Knesset to Discuss Canceling Airlines' Antitrust Exemption

Kan: "Consumer issue of the highest magnitude"

The Knesset Finance Committee is expected to discuss a proposed change to the Restrictive Trade Practices Law today, which will apply antitrust law to the aviation industry, too, as part of the Economic Arrangements Bill.

For now, the airline sector enjoys an exemption granted in 1961. At the time, the antitrust exemption was meant to equate Israeli law with that in the Western world; but times have changed, and the aviation industry has become competitive in most developed countries - and only Israel has remained without any supervision over airline competition.  
As a result, agreements between Israeli and foreign airlines cannot be examined by the Antitrust Authority, and it is impossible to know if they have led to increased ticket prices.

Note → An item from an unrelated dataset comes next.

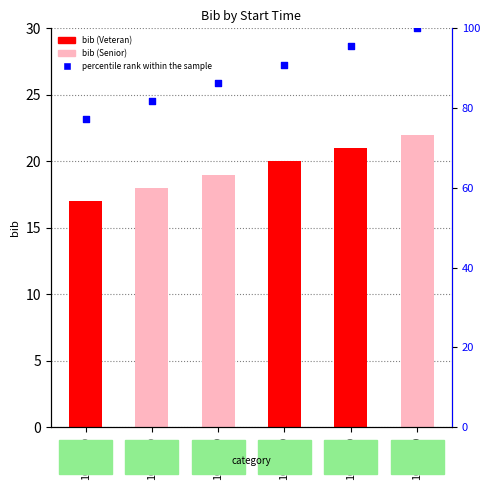

Which series has the largest total across all categories?

percentile rank within the sample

The proposed change in the law is meant to end this situation. "This is a consumer issue of the highest magnitude," Antitrust Commissioner Ronit Kan told TheMarker. She explained that the present situation prevents the Antitrust Authority from even examining aviation industry agreements. "Even if on a certain route only two airlines are allowed to operate, and they come to an agreement between them not to compete, such as in an agreement where one will not fly the route in return for a fee, the agreement is legal and we cannot even examine if there is any advantage to such an agreement," Kan stated.

Kan said that since costs apply to both passenger and cargo prices, the matter has a huge consumer and economic influence.

Lobbyists acting on behalf of the airlines have tried to convince MK?s to object to the change for technical reasons. The lobbyists claim that the Economic Arrangements Bill is not the place for such a proposal, and therefore debate on the matter should be postponed. El Al has also claimed that it has to deal with a very heavy security burden, and the exemption from antitrust law is a means of compensation for this.

Kan added that under the proposed change, she could still approve a code-sharing agreement, if she felt that it did not harm competition. In addition, her decisions could be appealed in court. Kan also proposed that the foreign minister and transportation minister be allowed to approve agreements if their cancellation would seriously harm Israel's foreign interests.